■ **Source material**:

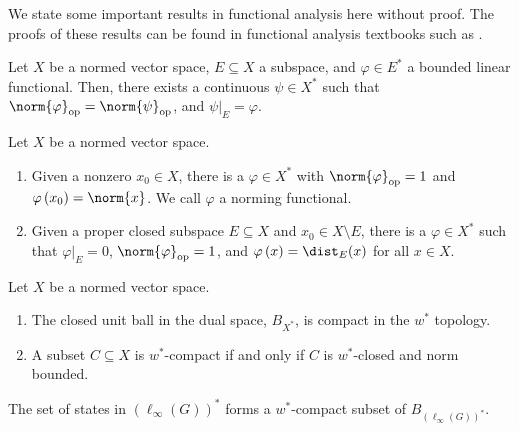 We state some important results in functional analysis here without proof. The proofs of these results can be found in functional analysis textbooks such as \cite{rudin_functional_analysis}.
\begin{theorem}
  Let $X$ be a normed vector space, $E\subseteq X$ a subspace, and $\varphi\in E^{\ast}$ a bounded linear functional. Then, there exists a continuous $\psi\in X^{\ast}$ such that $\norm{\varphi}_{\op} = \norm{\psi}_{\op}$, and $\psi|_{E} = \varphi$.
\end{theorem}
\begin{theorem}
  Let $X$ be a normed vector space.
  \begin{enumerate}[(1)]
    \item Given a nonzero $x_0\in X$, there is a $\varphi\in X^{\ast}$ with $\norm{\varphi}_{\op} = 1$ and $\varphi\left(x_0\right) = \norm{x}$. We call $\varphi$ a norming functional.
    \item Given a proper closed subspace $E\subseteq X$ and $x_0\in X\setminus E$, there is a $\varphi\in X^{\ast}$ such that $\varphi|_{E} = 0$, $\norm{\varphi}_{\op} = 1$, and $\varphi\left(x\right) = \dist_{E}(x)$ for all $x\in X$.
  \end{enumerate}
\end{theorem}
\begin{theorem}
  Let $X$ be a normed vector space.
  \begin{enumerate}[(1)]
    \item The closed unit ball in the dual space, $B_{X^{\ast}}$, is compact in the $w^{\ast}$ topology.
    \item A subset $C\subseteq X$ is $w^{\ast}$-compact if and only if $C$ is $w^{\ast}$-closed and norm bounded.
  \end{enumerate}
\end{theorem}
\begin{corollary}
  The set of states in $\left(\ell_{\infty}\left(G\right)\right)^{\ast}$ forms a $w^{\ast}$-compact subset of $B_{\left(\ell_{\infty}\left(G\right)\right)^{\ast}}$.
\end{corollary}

* * *

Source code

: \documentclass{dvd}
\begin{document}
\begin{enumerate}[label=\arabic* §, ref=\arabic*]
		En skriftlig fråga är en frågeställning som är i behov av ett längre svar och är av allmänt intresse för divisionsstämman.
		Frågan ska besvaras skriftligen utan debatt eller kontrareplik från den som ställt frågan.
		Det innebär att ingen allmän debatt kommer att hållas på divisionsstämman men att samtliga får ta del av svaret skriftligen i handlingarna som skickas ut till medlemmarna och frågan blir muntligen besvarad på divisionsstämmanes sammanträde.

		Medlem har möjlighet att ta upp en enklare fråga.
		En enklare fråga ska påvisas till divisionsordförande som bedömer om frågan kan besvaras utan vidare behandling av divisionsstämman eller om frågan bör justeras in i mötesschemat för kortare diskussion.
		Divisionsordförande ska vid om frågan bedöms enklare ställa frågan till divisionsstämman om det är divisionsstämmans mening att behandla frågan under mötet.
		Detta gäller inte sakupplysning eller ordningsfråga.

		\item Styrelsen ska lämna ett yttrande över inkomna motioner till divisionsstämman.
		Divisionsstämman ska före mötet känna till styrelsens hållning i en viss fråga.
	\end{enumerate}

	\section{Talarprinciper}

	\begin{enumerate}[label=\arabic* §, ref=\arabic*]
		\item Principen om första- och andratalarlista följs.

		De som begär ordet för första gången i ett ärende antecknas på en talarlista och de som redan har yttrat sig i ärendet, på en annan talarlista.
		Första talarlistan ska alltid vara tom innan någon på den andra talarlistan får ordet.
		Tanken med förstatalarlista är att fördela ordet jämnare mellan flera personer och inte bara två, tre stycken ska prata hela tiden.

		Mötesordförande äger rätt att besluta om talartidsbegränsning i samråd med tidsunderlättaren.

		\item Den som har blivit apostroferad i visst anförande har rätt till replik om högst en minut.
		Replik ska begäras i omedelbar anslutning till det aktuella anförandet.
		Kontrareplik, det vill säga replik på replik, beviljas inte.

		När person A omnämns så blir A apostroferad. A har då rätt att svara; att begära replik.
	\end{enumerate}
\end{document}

■ **Task prompt**: Give exactly the lines above that run from the line with "We state some" to the line with "a norming functional.", both included, leaving every picture out.

■ **Answer to this exercise**:
 We state some important results in functional analysis here without proof. The proofs of these results can be found in functional analysis textbooks such as \cite{rudin_functional_analysis}.
\begin{theorem}
  Let $X$ be a normed vector space, $E\subseteq X$ a subspace, and $\varphi\in E^{\ast}$ a bounded linear functional. Then, there exists a continuous $\psi\in X^{\ast}$ such that $\norm{\varphi}_{\op} = \norm{\psi}_{\op}$, and $\psi|_{E} = \varphi$.
\end{theorem}
\begin{theorem}
  Let $X$ be a normed vector space.
  \begin{enumerate}[(1)]
    \item Given a nonzero $x_0\in X$, there is a $\varphi\in X^{\ast}$ with $\norm{\varphi}_{\op} = 1$ and $\varphi\left(x_0\right) = \norm{x}$. We call $\varphi$ a norming functional.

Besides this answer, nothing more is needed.